You get the lipos from Hobbyking UK. Rather than 36v, it's just as easy to get 44v, which will make your bike go 20% faster. Lipos come on bricks, which are several cells stuck together in shrink-wrap. Each cell is nominally 3.7v, so two 5S bricks = 10 x 3.7v = 37v, two 6S bricks = 12 x 3.7 = 44.4v. Most 36v controllers can handle 12S, which spend most of their time round about 48v (50.4v when full).
Using lipos is straightforward, but different to a normal ebike battery because you have to manage them yourself instead of using an included management system. This means that you need a lipo charger to charge them, which looks after the charging management. For the discharge management, you need to be creative. As a general rule, you want to stop soon after each cell reaches 3.7v. The absolute limit which damages the cells and can make re-charging dangerous is 3.0v per cell, which happens soon after 3.7v, so you need a way of determining when it's time to stop.
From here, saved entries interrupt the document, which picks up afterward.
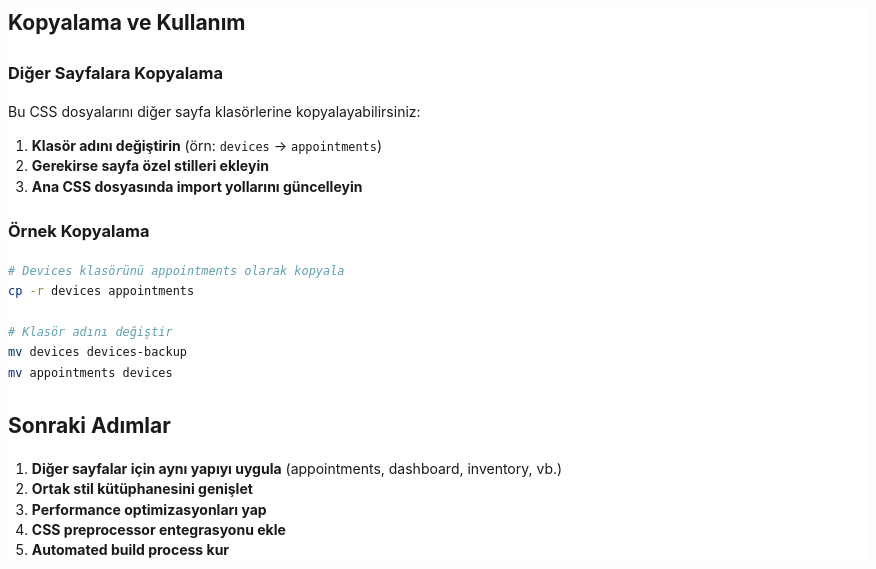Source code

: ## Kopyalama ve Kullanım

### **Diğer Sayfalara Kopyalama**
Bu CSS dosyalarını diğer sayfa klasörlerine kopyalayabilirsiniz:

1. **Klasör adını değiştirin** (örn: `devices` → `appointments`)
2. **Gerekirse sayfa özel stilleri ekleyin**
3. **Ana CSS dosyasında import yollarını güncelleyin**

### **Örnek Kopyalama**
```bash
# Devices klasörünü appointments olarak kopyala
cp -r devices appointments

# Klasör adını değiştir
mv devices devices-backup
mv appointments devices
```

## Sonraki Adımlar
1. **Diğer sayfalar için aynı yapıyı uygula** (appointments, dashboard, inventory, vb.)
2. **Ortak stil kütüphanesini genişlet**
3. **Performance optimizasyonları yap**
4. **CSS preprocessor entegrasyonu ekle**
5. **Automated build process kur**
A simple voltmeter on the pack is sufficient, or you can use a lipo alarm on each brick, or various other creative solutions.. You soon learn to keep an eye on the voltage. There's nothing to panic about unless you decide to carry on below 3.7v per cell (44v for a 12S pack, 37v for a 10S one)
With a lightweight bike, and pedalling, you can get 20 miles from 5aH 12S, but, if you go for maximum speed, you could empty them in about 10 miles.
I did 28 very hilly miles on my Dahon carrying my 100kg with an 8aH pack.
Lipos sounds very complicated, but once you get your head round the simple principles of their management, they're very straightforward to use. They also have the advantages that it's very easy to change your voltage in 3.7v steps because you can buy the bricks with different numbers of cells. 6S is the normal max.